N. Korea keeps Tillerson hanging
WASHINGTON — Secretary of State Rex Tillerson’s surprising diplomatic offer of unconditional talks with North Korea hinges on two big X factors: Does the North even want talks, and is President Donald Trump fully behind his top diplomat?
North Korea has yet to respond, and the White House distanced itself from Tillerson’s overture, which came two weeks after North Korea tested a missile that could potentially carry a nuclear warhead to the U.S. Eastern Seaboard.
Tillerson, who will address a U.N. Security Council meeting on North Korea on Friday, has carried the torch for engagement, and as fears of confrontation have risen, has progressively eased the threshold under which he says the U.S. could hold direct discussions with the reclusive nation.

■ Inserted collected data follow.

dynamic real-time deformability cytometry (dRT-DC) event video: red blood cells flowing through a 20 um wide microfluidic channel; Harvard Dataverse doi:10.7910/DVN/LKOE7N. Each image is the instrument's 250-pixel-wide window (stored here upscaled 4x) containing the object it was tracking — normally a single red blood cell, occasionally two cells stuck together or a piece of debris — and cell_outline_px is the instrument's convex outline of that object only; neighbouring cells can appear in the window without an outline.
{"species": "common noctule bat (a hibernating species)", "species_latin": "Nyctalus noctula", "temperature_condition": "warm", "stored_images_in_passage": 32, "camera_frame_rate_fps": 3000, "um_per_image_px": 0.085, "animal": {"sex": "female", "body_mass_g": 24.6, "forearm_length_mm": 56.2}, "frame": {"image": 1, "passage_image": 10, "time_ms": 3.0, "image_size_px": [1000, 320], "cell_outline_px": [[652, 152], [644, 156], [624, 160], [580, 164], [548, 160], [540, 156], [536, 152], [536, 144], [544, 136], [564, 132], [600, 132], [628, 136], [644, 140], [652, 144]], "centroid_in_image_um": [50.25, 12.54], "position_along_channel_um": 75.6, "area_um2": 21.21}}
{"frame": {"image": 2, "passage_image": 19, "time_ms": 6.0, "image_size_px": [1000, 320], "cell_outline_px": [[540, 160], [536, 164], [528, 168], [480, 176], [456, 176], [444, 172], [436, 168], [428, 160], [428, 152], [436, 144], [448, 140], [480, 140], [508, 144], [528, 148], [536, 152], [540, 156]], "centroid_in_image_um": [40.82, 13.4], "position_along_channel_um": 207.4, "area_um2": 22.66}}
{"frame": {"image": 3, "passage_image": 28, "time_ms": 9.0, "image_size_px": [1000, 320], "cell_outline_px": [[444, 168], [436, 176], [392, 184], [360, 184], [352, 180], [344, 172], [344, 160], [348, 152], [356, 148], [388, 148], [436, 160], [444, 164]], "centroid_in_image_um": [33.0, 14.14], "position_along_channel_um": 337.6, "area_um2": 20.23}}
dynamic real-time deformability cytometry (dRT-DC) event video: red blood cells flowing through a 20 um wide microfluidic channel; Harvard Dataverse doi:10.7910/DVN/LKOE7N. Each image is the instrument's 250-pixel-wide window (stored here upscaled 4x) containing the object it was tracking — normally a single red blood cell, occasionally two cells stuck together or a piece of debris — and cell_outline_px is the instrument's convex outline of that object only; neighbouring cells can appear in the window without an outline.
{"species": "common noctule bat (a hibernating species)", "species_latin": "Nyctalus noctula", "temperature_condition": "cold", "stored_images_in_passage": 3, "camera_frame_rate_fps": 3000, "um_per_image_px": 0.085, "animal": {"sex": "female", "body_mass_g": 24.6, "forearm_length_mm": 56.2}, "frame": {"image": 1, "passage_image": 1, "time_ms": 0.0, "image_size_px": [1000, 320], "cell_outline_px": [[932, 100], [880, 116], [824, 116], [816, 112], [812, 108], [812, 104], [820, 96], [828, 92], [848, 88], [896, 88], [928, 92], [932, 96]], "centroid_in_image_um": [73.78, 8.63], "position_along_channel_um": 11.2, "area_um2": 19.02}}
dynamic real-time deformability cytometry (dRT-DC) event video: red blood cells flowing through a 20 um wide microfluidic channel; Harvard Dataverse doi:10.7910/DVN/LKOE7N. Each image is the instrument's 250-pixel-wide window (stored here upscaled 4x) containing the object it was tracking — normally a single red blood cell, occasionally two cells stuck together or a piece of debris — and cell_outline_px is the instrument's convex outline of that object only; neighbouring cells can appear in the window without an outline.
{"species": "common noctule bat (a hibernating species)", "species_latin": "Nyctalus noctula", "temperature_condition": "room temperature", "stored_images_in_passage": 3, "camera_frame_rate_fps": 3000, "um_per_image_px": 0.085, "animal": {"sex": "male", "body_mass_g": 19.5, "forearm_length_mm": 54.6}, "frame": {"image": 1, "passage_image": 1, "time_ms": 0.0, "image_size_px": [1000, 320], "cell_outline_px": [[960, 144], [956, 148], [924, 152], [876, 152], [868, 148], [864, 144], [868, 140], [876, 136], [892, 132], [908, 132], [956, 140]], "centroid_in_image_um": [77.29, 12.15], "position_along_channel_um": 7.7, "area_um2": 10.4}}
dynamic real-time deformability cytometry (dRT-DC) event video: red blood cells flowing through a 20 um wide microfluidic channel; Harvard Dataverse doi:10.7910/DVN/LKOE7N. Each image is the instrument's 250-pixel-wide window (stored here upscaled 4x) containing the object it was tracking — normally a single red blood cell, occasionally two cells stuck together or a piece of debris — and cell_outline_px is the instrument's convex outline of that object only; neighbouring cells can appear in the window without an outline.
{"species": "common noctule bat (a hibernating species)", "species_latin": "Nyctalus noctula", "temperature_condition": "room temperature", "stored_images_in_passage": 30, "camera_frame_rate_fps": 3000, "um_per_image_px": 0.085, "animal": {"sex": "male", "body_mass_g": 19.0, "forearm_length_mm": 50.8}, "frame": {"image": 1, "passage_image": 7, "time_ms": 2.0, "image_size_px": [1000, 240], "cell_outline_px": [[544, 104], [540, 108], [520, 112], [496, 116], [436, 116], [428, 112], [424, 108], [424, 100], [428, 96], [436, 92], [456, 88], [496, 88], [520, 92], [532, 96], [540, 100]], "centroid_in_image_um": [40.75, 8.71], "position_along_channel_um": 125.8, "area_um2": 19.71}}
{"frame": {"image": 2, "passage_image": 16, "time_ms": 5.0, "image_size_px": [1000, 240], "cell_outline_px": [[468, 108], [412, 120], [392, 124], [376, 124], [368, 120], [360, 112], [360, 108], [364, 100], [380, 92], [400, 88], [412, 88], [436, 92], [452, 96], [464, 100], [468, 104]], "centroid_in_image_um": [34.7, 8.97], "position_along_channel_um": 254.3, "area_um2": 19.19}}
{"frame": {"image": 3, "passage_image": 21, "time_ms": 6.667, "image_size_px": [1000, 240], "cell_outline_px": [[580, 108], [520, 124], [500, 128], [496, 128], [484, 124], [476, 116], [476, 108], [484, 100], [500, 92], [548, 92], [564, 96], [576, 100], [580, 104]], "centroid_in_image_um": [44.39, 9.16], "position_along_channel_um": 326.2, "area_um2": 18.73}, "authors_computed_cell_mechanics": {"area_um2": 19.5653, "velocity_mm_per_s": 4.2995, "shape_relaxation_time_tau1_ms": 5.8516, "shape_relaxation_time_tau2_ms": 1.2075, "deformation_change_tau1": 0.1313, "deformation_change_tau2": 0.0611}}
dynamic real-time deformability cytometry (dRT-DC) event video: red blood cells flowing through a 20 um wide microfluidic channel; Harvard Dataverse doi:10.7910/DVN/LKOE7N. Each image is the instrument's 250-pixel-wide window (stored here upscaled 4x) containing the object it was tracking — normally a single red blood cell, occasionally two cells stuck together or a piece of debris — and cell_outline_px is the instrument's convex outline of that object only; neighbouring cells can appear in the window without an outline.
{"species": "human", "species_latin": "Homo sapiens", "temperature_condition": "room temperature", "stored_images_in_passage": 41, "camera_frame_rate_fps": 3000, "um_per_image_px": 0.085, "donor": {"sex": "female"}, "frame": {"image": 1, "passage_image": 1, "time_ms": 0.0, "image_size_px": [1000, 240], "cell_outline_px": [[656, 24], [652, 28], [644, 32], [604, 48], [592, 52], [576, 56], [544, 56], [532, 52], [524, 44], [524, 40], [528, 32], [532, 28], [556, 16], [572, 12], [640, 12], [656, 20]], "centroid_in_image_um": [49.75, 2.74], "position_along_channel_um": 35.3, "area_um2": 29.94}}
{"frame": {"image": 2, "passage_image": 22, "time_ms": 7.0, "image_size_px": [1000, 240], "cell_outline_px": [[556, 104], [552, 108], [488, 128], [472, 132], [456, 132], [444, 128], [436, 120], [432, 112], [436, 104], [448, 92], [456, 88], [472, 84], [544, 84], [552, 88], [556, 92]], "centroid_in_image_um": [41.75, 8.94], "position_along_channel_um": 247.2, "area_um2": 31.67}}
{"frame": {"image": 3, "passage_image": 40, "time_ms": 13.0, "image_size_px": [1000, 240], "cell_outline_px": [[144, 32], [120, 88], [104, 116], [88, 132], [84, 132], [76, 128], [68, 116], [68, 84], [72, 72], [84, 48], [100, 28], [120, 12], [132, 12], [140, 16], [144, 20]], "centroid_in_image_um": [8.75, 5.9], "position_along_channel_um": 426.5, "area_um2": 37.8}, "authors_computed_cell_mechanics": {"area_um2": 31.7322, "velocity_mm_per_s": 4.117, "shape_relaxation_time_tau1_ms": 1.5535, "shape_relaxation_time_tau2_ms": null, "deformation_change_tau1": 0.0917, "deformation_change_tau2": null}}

“We are ready to talk anytime North Korea would like to talk. And we are ready to have the first meeting without preconditions,” Tillerson said at the Atlantic Council think tank, adding that the North would need to pause its weapons testing. It has conducted more than 20 ballistic missile launches and one nuclear test explosion this year. He called it “unrealistic” to expect it to enter talks ready to relinquish a WMD program it invested so much in developing, although that remained the ultimate goal.
China, which has urged dialogue, and U.S. ally South Korea, which fears disruption to the Winter Olympics it hosts in February, both welcomed Tillerson’s proposal.
The White House sounded less supportive. Two hours after Tillerson’s speech, White House spokeswoman Sarah Huckabee Sanders said: “The president’s views on North Korea have not changed. North Korea is acting in an unsafe way not only toward Japan, China and South Korea, but the entire world.”
Without White House support, Tillerson’s call for unconditional talks would fall flat, said Mark Fitzpatrick at the International Institute for Strategic Studies. “A skeptic might say that at least he wants to show the U.S. is trying diplomacy, so as to make any future military action more justifiable,” Fitzpatrick said.